> Passage for review
----

[Gluster-devel] 1402538 : Assertion failure during rebalance of symbolic links

Xavier Hernandez xhernandez at datalab.es
Wed Dec 14 09:36:47 UTC 2016


On 12/14/2016 10:28 AM, Pranith Kumar Karampuri wrote:
>
>
> On Wed, Dec 14, 2016 at 2:54 PM, Xavier Hernandez <xhernandez at datalab.es
> <mailto:xhernandez at datalab.es>> wrote:
>
>     On 12/14/2016 10:17 AM, Pranith Kumar Karampuri wrote:
>
>
>
>         On Wed, Dec 14, 2016 at 1:48 PM, Xavier Hernandez
>         <xhernandez at datalab.es <mailto:xhernandez at datalab.es>
>         <mailto:xhernandez at datalab.es <mailto:xhernandez at datalab.es>>>
>         wrote:
>
>             There's another issue with the patch that Ashish sent.
>
>             The original problem is that a setattr on a symbolic link gets
>             transformed to a regular file while the fop is being
>         executed. Even
>             if we apply the Ashish' patch to avoid the assert, the
>         setattr fop
>             will still succeed and incorrectly change the attributes of a
>             gluster special file that shouldn't change.
>
>             I think that's a bigger problem that needs to be addressed
>         globally.
>
>             I'm sure this is not an easy solution, but probably the best way
>             would be to have distinct inodes for the gluster link files
>         and the
>             original file. This way most of these problems should be solved.
>
>
>         Is there any reason why there is a difference in type of the file on
>         hashed/cached subvols? We can have the same type of file on both dht
>         subvolumes? That will prevent unlink of regular file and
>         recreate with
>         the actual type of the file?
>
>
>     I think the problem is not only the type of the inode. There are
>     more things involved. If we allow operations intended for regular
>     files to succeed on the dht link file itself, the operation won't be
>     visible and may affect future actions.
>
>     How it's prevented that the setattr modifies an already created link
>     file ? or at least, are these changes propagated to the real file
>     later and the link is restored to the original state ? if so, how
>     dht detects all this without any locks ? if it's able to detect
>     that, why does it send the setattr request anyway ?

----

> Extracted data
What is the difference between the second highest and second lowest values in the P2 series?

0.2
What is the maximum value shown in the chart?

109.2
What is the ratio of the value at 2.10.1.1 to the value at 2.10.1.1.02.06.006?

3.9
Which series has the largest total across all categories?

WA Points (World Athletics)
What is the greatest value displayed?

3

----

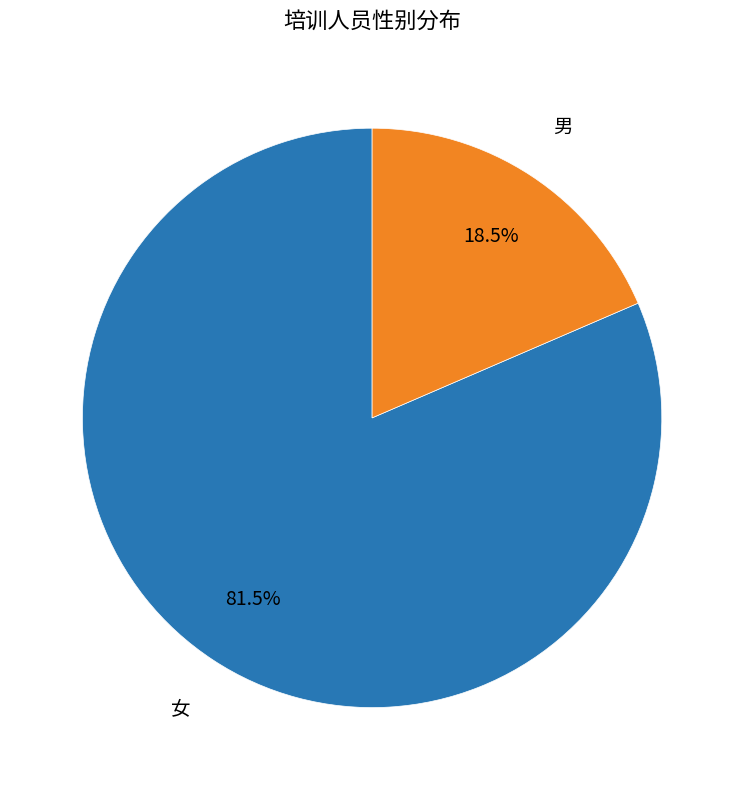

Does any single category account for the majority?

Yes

----

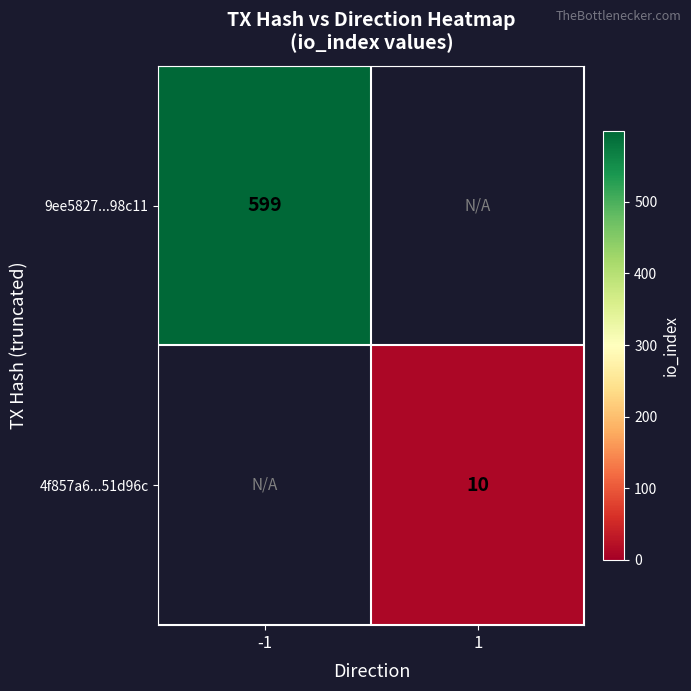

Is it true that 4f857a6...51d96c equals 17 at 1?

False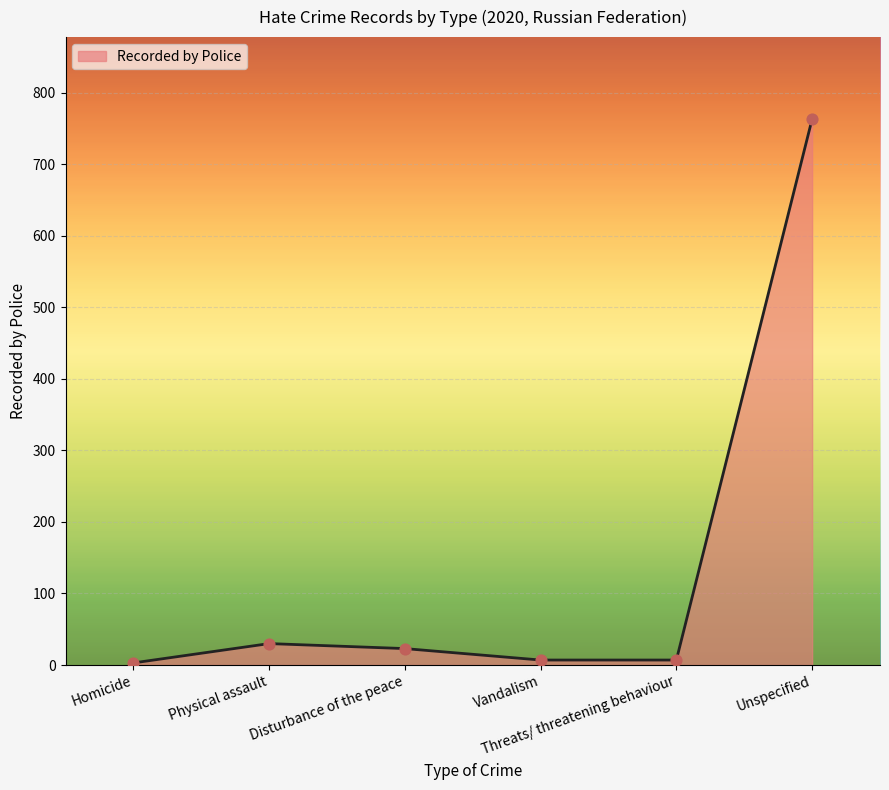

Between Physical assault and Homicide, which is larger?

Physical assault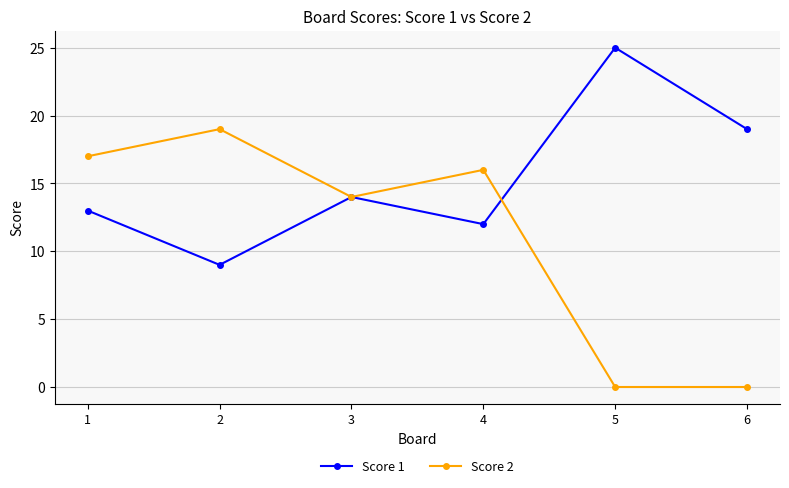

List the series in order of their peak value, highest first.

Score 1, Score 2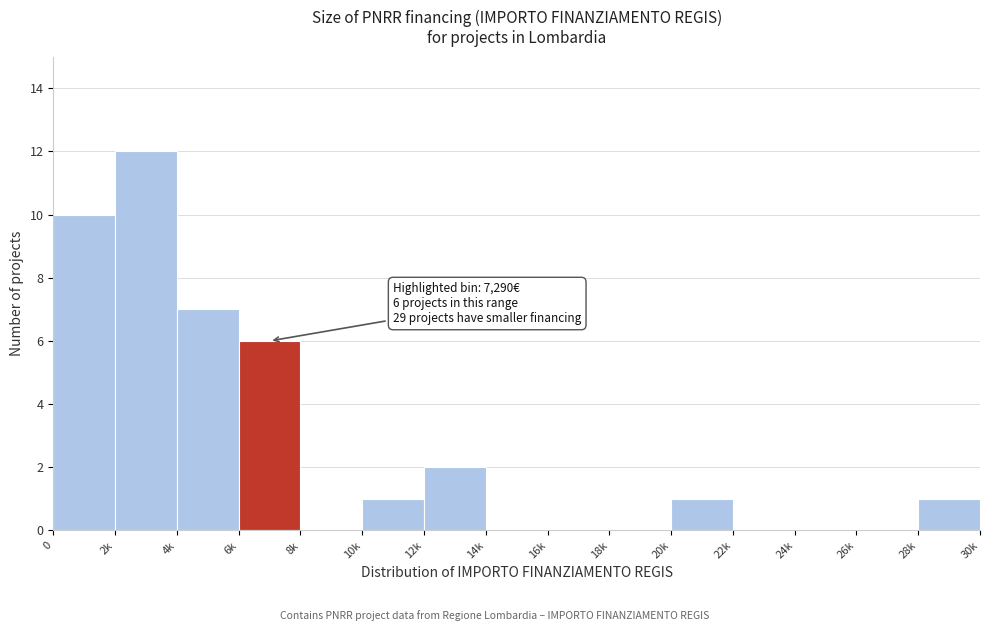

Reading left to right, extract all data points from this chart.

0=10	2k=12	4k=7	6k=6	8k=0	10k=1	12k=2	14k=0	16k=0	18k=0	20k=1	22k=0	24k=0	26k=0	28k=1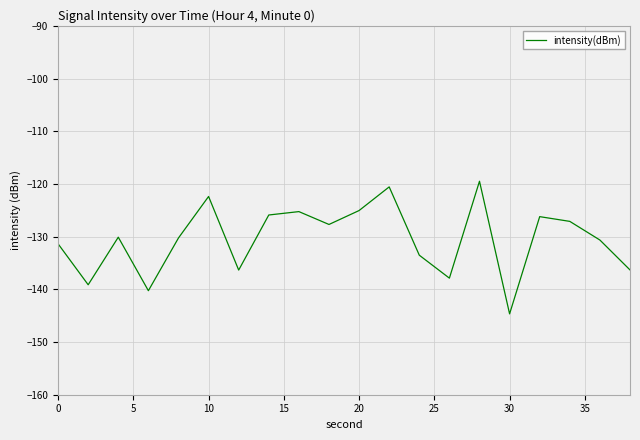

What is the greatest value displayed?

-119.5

----

> Assigned task
Continue the Gluster mailing list thread on the assertion failure during rebalance of symbolic links, starting right after its last sentence.

> Exercise result
>
>
> I think the assert messages are coming at the time of marking the file
> as '---------T' file. DHT makes sure the actual fop happens on the
> cached subvolume. But this linkto file will be present in hashed
> subvolume indicating it is a linkto file (i.e. 'T' file and there will
> be an extended attribute telling where the actual file is in an extended
> attrbute). With EC in picture this marking of linkto file by doing a
> setattr as '---------T' file is asserting.

If I understand correctly, the real file and the link file not only 
share the gfid but also share the inode structure itself (otherwise dht 
would send the new inode to setattr and that problem won't happen). This 
means that we have a single inode structure to represent a symbolic link 
and a regular file at the same time. This seems very bad to me.

>
>
>
>
>
>
>             Xavi
>
>
>             On 12/14/2016 09:02 AM, Xavier Hernandez wrote:
>
>                 On 12/14/2016 06:10 AM, Raghavendra Gowdappa wrote:
>
>
>
>                     ----- Original Message -----
>
>                         From: "Pranith Kumar Karampuri"
>         <pkarampu at redhat.com <mailto:pkarampu at redhat.com>
>                         <mailto:pkarampu at redhat.com
>         <mailto:pkarampu at redhat.com>>>
>                         To: "Ashish Pandey" <aspandey at redhat.com
>         <mailto:aspandey at redhat.com>
>                         <mailto:aspandey at redhat.com
>         <mailto:aspandey at redhat.com>>>
>                         Cc: "Gluster Devel" <gluster-devel at gluster.org
>         <mailto:gluster-devel at gluster.org>
>                         <mailto:gluster-devel at gluster.org
>         <mailto:gluster-devel at gluster.org>>>, "Shyam Ranganathan"
>                         <srangana at redhat.com
>         <mailto:srangana at redhat.com> <mailto:srangana at redhat.com
>         <mailto:srangana at redhat.com>>>,
>                         "Nithya Balachandran"
>                         <nbalacha at redhat.com
>         <mailto:nbalacha at redhat.com> <mailto:nbalacha at redhat.com
>         <mailto:nbalacha at redhat.com>>>,
>                         "Xavier Hernandez" <xhernandez at datalab.es
>         <mailto:xhernandez at datalab.es>
>                         <mailto:xhernandez at datalab.es
>         <mailto:xhernandez at datalab.es>>>,
>                         "Raghavendra Gowdappa" <rgowdapp at redhat.com
>         <mailto:rgowdapp at redhat.com>
>                         <mailto:rgowdapp at redhat.com
>         <mailto:rgowdapp at redhat.com>>>
>                         Sent: Tuesday, December 13, 2016 9:29:46 PM
>                         Subject: Re: 1402538 : Assertion failure during
>                         rebalance of symbolic
>                         links
>
>                         On Tue, Dec 13, 2016 at 2:45 PM, Ashish Pandey
>                         <aspandey at redhat.com
>         <mailto:aspandey at redhat.com> <mailto:aspandey at redhat.com
>         <mailto:aspandey at redhat.com>>>
>
>                         wrote:
>
>                             Hi All,
>
>                             We have been seeing an issue where re balancing
>                             symbolic links leads
>                             to an
>                             assertion failure in EC volume.
>
>                             The root cause of this is that while migrating
>                             symbolic links to
>                             other sub
>                             volume, it creates a link file (with attributes
>                             .........T) .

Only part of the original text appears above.